[EXERCISE DETAILS] Looking through the records below, please work out how many lines contain "shade". Give only that number.

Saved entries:

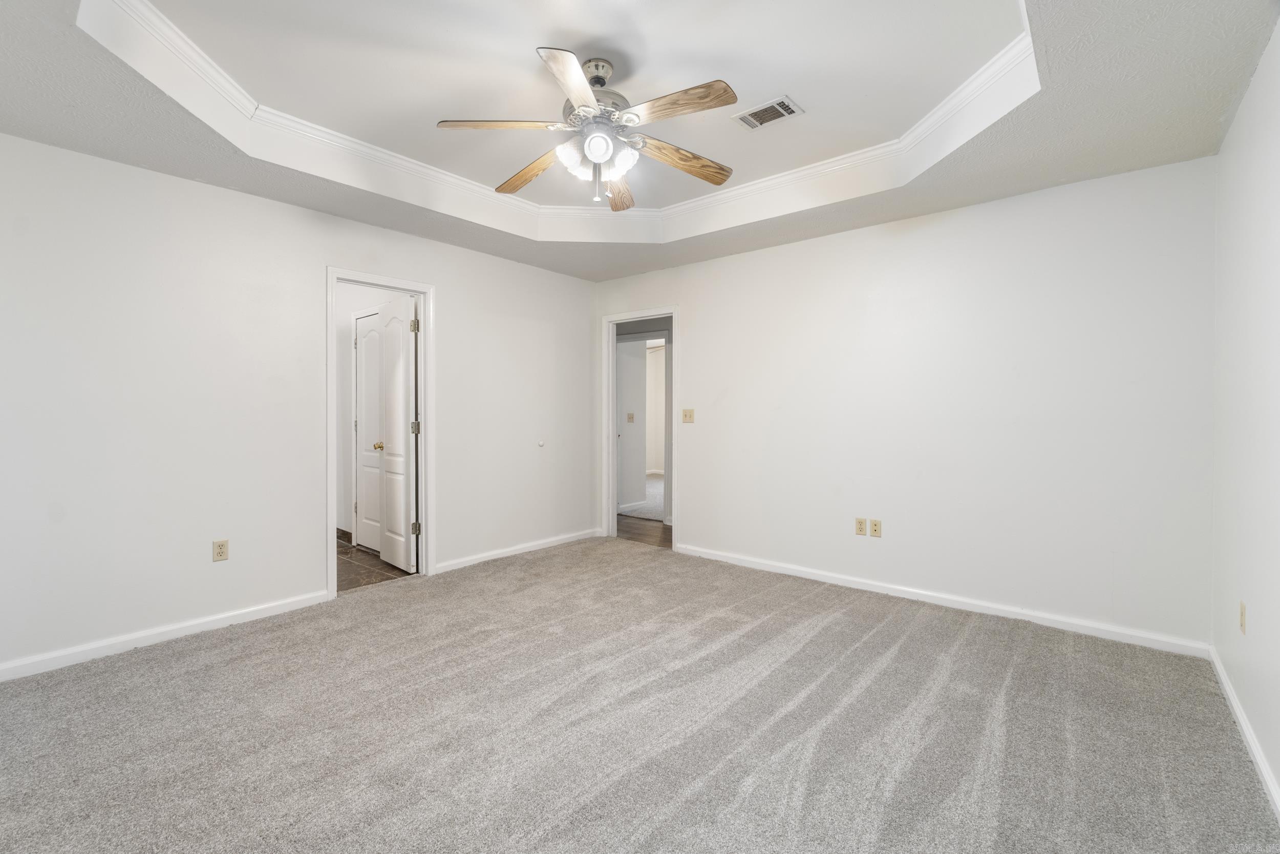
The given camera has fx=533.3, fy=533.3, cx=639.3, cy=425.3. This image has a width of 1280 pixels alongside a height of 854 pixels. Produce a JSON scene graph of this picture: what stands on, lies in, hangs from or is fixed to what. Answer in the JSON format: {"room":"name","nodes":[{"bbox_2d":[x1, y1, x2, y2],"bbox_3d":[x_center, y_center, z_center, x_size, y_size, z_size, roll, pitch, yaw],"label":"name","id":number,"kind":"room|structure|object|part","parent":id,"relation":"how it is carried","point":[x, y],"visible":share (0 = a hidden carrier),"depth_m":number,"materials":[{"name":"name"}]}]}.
{"room":"bedroom","nodes":[
{"label":"bedroom","id":0,"kind":"room"},
{"bbox_2d":[0,131,597,678],"bbox_3d":[-1.865,-0.237,3.631,0.125,2.735,4.559,1,1,40],"label":"left wall","id":1,"kind":"structure","parent":0,"point":[454,287],"depth_m":2.90,"materials":[{"name":"white paint"}]},
{"bbox_2d":[0,588,333,681],"bbox_3d":[-2.625,1.092,2.643,0.014,0.082,2.024,1,1,40],"label":"baseboard","id":2,"kind":"structure","parent":1,"relation":"attached to","point":[259,613],"depth_m":2.74,"materials":[{"name":"white paint"}]},
{"bbox_2d":[211,538,228,561],"bbox_3d":[-2.352,0.700,2.993,0.009,0.115,0.070,1,1,40],"label":"wall outlet","id":3,"kind":"object","parent":1,"relation":"attached to","point":[221,553],"visible":0.98,"depth_m":2.99,"materials":[{"name":"beige plastic"}]},
{"bbox_2d":[325,266,434,599],"bbox_3d":[-1.796,0.052,3.714,0.160,2.116,0.770,1,1,40],"label":"door frame","id":4,"kind":"structure","parent":1,"relation":"attached to","point":[366,279],"depth_m":3.83,"materials":[{"name":"white paint"}]},
{"bbox_2d":[376,293,419,573],"bbox_3d":[-1.866,0.076,4.114,0.605,2.030,0.162,1,1,40],"label":"white door","id":5,"kind":"structure","parent":4,"relation":"attached to","point":[384,319],"depth_m":4.04,"materials":[{"name":"white paint"}]},
{"bbox_3d":[-1.661,-0.728,3.939,0.039,0.099,0.040,1,1,40],"label":"hinge","id":6,"kind":"part","parent":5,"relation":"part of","materials":[{"name":"metal"}]},
{"bbox_3d":[-1.676,0.016,3.982,0.044,0.097,0.046,1,1,40],"label":"hinge","id":7,"kind":"part","parent":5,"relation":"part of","materials":[{"name":"metal"}]},
{"bbox_3d":[-1.650,0.759,3.946,0.043,0.095,0.045,1,1,40],"label":"hinge","id":8,"kind":"part","parent":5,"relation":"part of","materials":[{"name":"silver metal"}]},
{"bbox_2d":[434,527,600,572],"bbox_3d":[-0.951,1.048,4.597,0.015,0.082,1.797,1,1,40],"label":"baseboard","id":9,"kind":"structure","parent":1,"relation":"attached to","point":[459,560],"depth_m":4.45,"materials":[{"name":"white paint"}]},
{"bbox_2d":[536,438,545,446],"bbox_3d":[-0.873,0.156,4.704,0.036,0.073,0.056,1,1,40],"label":"door stop","id":10,"kind":"object","parent":1,"relation":"attached to","point":[542,444],"visible":0.98,"depth_m":4.69,"materials":[{"name":"white"}]},
{"bbox_2d":[335,283,400,544],"bbox_3d":[-2.570,-0.161,4.954,2.567,2.481,0.128,1,1,40],"label":"bathroom wall","id":11,"kind":"structure","parent":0,"point":[346,451],"depth_m":4.97,"materials":[{"name":"white paint"}]},
{"bbox_2d":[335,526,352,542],"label":"baseboard","id":12,"kind":"structure","parent":11,"relation":"attached to","point":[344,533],"depth_m":4.97,"materials":[{"name":"brown"}]},
{"bbox_2d":[354,310,383,552],"bbox_3d":[-2.318,0.063,4.602,0.642,2.035,0.094,1,1,40],"label":"closet door","id":13,"kind":"structure","parent":11,"relation":"in","point":[366,421],"depth_m":4.67,"materials":[{"name":"white paint"}]},
{"bbox_3d":[-2.081,0.165,4.283,0.074,0.064,0.087,1,1,40],"label":"brass knob","id":14,"kind":"part","parent":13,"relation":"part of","materials":[{"name":"gold metal"}]},
{"bbox_2d":[336,531,413,592],"bbox_3d":[-2.722,1.136,4.379,2.293,0.092,1.391,1,1,40],"label":"tile floor","id":15,"kind":"structure","parent":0,"point":[349,583],"depth_m":4.13,"materials":[{"name":"brown tile"}]},
{"bbox_2d":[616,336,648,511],"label":"hallway wall","id":16,"kind":"structure","parent":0,"point":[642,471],"depth_m":6.71,"materials":[{"name":"white paint"}]},
{"bbox_2d":[0,0,1277,279],"bbox_3d":[-0.238,-1.451,2.248,4.385,0.294,4.506,1,1,40],"label":"ceiling","id":17,"kind":"structure","parent":0,"point":[63,137],"depth_m":2.31,"materials":[{"name":"paint"}]},
{"bbox_2d":[73,0,1043,240],"bbox_3d":[-0.165,-1.423,2.192,3.012,0.116,2.958,1,1,40],"label":"crown molding","id":18,"kind":"structure","parent":17,"relation":"attached to","point":[953,100],"depth_m":2.74,"materials":[{"name":"white paint"}]},
{"bbox_2d":[436,47,739,210],"bbox_3d":[-0.166,-1.249,2.287,1.259,0.593,1.246,0,1,21],"label":"ceiling fan","id":19,"kind":"object","parent":17,"relation":"hanging from","point":[574,90],"visible":0.99,"depth_m":2.20,"materials":[{"name":"metal"}]},
{"bbox_3d":[-0.560,-1.217,2.169,0.515,0.038,0.216,0,1,0],"label":"blade","id":20,"kind":"part","parent":19,"relation":"part of","materials":[{"name":"brown wood"}]},
{"bbox_3d":[-0.513,-1.184,2.532,0.201,0.048,0.528,-1,1,-44],"label":"blade","id":21,"kind":"part","parent":19,"relation":"part of","materials":[{"name":"brown wood"}]},
{"bbox_3d":[-0.247,-1.210,1.938,0.211,0.037,0.517,0,1,21],"label":"blade","id":22,"kind":"part","parent":19,"relation":"part of","materials":[{"name":"wood"}]},
{"bbox_3d":[-0.276,-1.113,2.240,0.122,0.130,0.125,1,1,40],"label":"glass shade","id":23,"kind":"part","parent":19,"relation":"part of","materials":[{"name":"white glass"}]},
{"bbox_3d":[-0.210,-1.394,2.303,0.312,0.297,0.311,1,1,40],"label":"motor housing","id":24,"kind":"part","parent":19,"relation":"part of","materials":[{"name":"silver metal"}]},
{"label":"canopy","id":25,"kind":"part","parent":19,"relation":"part of","materials":[{"name":"silver metal"}]},
{"bbox_3d":[-0.170,-1.135,2.168,0.113,0.101,0.113,0,1,-27],"label":"globe","id":26,"kind":"part","parent":19,"relation":"part of","materials":[{"name":"white glass"}]},
{"bbox_3d":[-0.108,-1.172,2.682,0.202,0.051,0.528,0,1,21],"label":"blade","id":27,"kind":"part","parent":19,"relation":"part of","materials":[{"name":"brown wood"}]},
{"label":"glass shade","id":28,"kind":"part","parent":19,"relation":"part of","materials":[{"name":"white glass"}]},
{"bbox_3d":[0.126,-1.205,2.052,0.482,0.040,0.207,1,1,40],"label":"blade","id":29,"kind":"part","parent":19,"relation":"part of","materials":[{"name":"brown wood"}]},
{"bbox_3d":[0.193,-1.184,2.414,0.537,0.053,0.216,0,1,-32],"label":"blade","id":30,"kind":"part","parent":19,"relation":"part of","materials":[{"name":"brown wood"}]},
{"bbox_2d":[732,95,800,129],"bbox_3d":[0.632,-1.567,2.689,0.292,0.011,0.192,1,1,40],"label":"air vent","id":31,"kind":"object","parent":17,"relation":"attached to","point":[755,123],"visible":1,"depth_m":2.68,"materials":[{"name":"white metal"}]},
{"bbox_2d":[0,532,1278,851],"bbox_3d":[-0.206,1.187,2.331,4.519,0.097,4.666,1,1,40],"label":"carpet floor","id":32,"kind":"structure","parent":0,"point":[908,640],"depth_m":2.01,"materials":[{"name":"carpet"}]},
{"bbox_2d":[617,473,665,521],"bbox_3d":[0.502,1.082,7.985,4.148,0.105,3.493,1,1,40],"label":"carpet floor","id":33,"kind":"structure","parent":0,"point":[660,486],"depth_m":6.93,"materials":[{"name":"carpet"}]},
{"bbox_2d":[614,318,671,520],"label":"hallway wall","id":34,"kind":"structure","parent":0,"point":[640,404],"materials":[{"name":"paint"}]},
{"bbox_2d":[626,411,634,422],"bbox_3d":[-0.111,-0.099,6.588,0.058,0.127,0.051,1,1,40],"label":"light switch","id":35,"kind":"object","parent":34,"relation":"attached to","point":[632,417],"visible":0.98,"depth_m":6.59,"materials":[{"name":"beige plastic"}]},
{"bbox_2d":[615,513,671,548],"bbox_3d":[0.192,1.110,5.491,3.354,0.077,1.107,1,1,40],"label":"hallway floor","id":36,"kind":"structure","parent":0,"point":[630,531],"depth_m":5.47,"materials":[{"name":"brown wood"}]},
{"bbox_2d":[594,154,1215,647],"bbox_3d":[1.254,-0.233,3.925,4.293,2.725,0.123,1,1,40],"label":"back wall","id":37,"kind":"structure","parent":0,"point":[700,342],"depth_m":3.17,"materials":[{"name":"white paint"}]},
{"bbox_2d":[601,306,677,547],"bbox_3d":[0.037,0.026,4.869,0.890,2.101,0.158,1,1,40],"label":"door frame","id":38,"kind":"structure","parent":37,"relation":"attached to","point":[632,314],"depth_m":5.03,"materials":[{"name":"white paint"}]},
{"bbox_2d":[681,408,694,423],"bbox_3d":[0.401,-0.083,4.473,0.116,0.118,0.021,1,1,40],"label":"light switch","id":39,"kind":"object","parent":37,"relation":"attached to","point":[689,411],"visible":0.98,"depth_m":4.48,"materials":[{"name":"beige plastic"}]},
{"bbox_2d":[855,516,867,534],"bbox_3d":[1.499,0.682,3.615,0.071,0.115,0.009,1,1,40],"label":"wall outlet","id":40,"kind":"object","parent":37,"relation":"attached to","point":[860,528],"visible":0.99,"depth_m":3.61,"materials":[{"name":"beige plastic"}]},
{"bbox_2d":[869,517,882,536],"bbox_3d":[1.579,0.682,3.567,0.070,0.114,0.012,1,1,40],"label":"wall outlet","id":41,"kind":"object","parent":37,"relation":"attached to","point":[875,526],"visible":0.99,"depth_m":3.57,"materials":[{"name":"beige plastic"}]},
{"bbox_2d":[672,542,1209,657],"bbox_3d":[1.521,1.078,3.630,3.269,0.082,0.015,1,1,40],"label":"baseboard","id":42,"kind":"structure","parent":37,"relation":"attached to","point":[1040,615],"depth_m":3.19,"materials":[{"name":"white paint"}]},
{"bbox_2d":[1209,18,1279,812],"bbox_3d":[1.493,-0.177,0.959,0.122,2.702,4.194,1,1,40],"label":"right wall","id":43,"kind":"structure","parent":0,"point":[1261,68],"depth_m":1.96,"materials":[{"name":"white paint"}]},
{"bbox_2d":[1238,600,1247,633],"bbox_3d":[2.316,0.737,2.052,0.009,0.115,0.069,1,1,40],"label":"wall outlet","id":44,"kind":"object","parent":43,"relation":"attached to","point":[1243,618],"visible":0.98,"depth_m":2.04,"materials":[{"name":"beige plastic"}]},
{"bbox_2d":[1207,642,1279,818],"bbox_3d":[1.441,1.122,1.024,0.015,0.082,4.201,1,1,40],"label":"baseboard","id":45,"kind":"structure","parent":43,"relation":"attached to","point":[1228,687],"depth_m":1.90,"materials":[{"name":"white paint"}]}
]}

[RESPONSE BELOW] 2